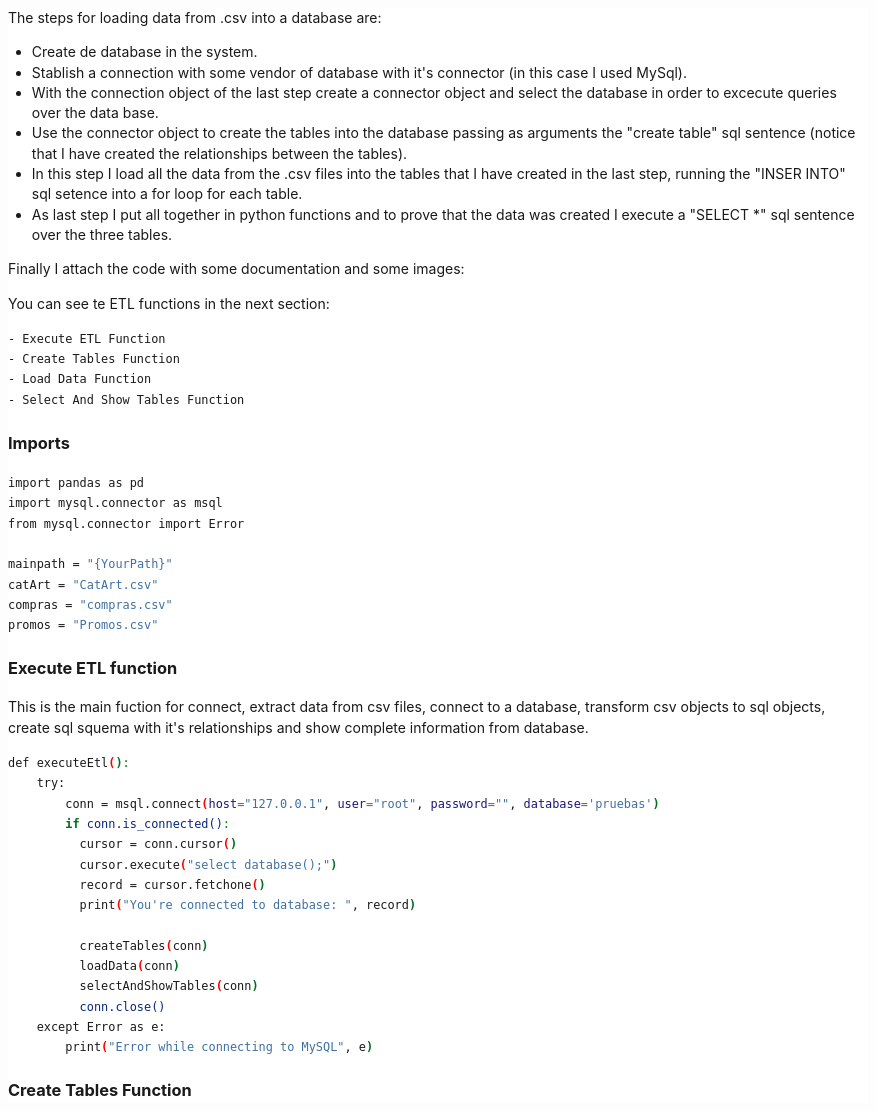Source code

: The steps for loading data from .csv into a database are:

* Create de database in the system.
* Stablish a connection with some vendor of database with it's connector (in this case I used MySql).
* With the connection object of the last step create a connector object and select the database in order to excecute queries over the data base.
* Use the connector object to create the tables into the database passing as arguments the "create table" sql sentence (notice that I have created the relationships between the tables).
* In this step I load all the data from the .csv files into the tables that I have created in the last step, running the "INSER INTO" sql setence into a for loop for each table.
* As last step I put all together in python functions and to prove that the data was created I execute a "SELECT *" sql sentence over the three tables.
    
Finally I attach the code with some documentation and some images:

You can see te ETL functions in the next section:

    - Execute ETL Function
    - Create Tables Function
    - Load Data Function
    - Select And Show Tables Function
    
### Imports

```sh
import pandas as pd
import mysql.connector as msql
from mysql.connector import Error

mainpath = "{YourPath}"
catArt = "CatArt.csv"
compras = "compras.csv"
promos = "Promos.csv"
```

### Execute ETL function
This is the main fuction for connect, extract data from csv files, connect to a database, transform csv objects to sql objects, create sql squema with it's relationships and show complete information from database.

```sh
def executeEtl():
    try:
        conn = msql.connect(host="127.0.0.1", user="root", password="", database='pruebas')
        if conn.is_connected():
          cursor = conn.cursor()
          cursor.execute("select database();")
          record = cursor.fetchone()
          print("You're connected to database: ", record)
          
          createTables(conn)
          loadData(conn)
          selectAndShowTables(conn)
          conn.close()
    except Error as e:
        print("Error while connecting to MySQL", e)
```
### Create Tables Function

· · ·

▶ TASK GOAL
Starting with the first line of the records above and stopping after the line containing "### Execute ETL function", repeat every line exactly and leave out the pictures.

▶ FINISHED EXERCISE
Source code

: The steps for loading data from .csv into a database are:

* Create de database in the system.
* Stablish a connection with some vendor of database with it's connector (in this case I used MySql).
* With the connection object of the last step create a connector object and select the database in order to excecute queries over the data base.
* Use the connector object to create the tables into the database passing as arguments the "create table" sql sentence (notice that I have created the relationships between the tables).
* In this step I load all the data from the .csv files into the tables that I have created in the last step, running the "INSER INTO" sql setence into a for loop for each table.
* As last step I put all together in python functions and to prove that the data was created I execute a "SELECT *" sql sentence over the three tables.
    
Finally I attach the code with some documentation and some images:

You can see te ETL functions in the next section:

    - Execute ETL Function
    - Create Tables Function
    - Load Data Function
    - Select And Show Tables Function
    
### Imports

```sh
import pandas as pd
import mysql.connector as msql
from mysql.connector import Error

mainpath = "{YourPath}"
catArt = "CatArt.csv"
compras = "compras.csv"
promos = "Promos.csv"
```

### Execute ETL function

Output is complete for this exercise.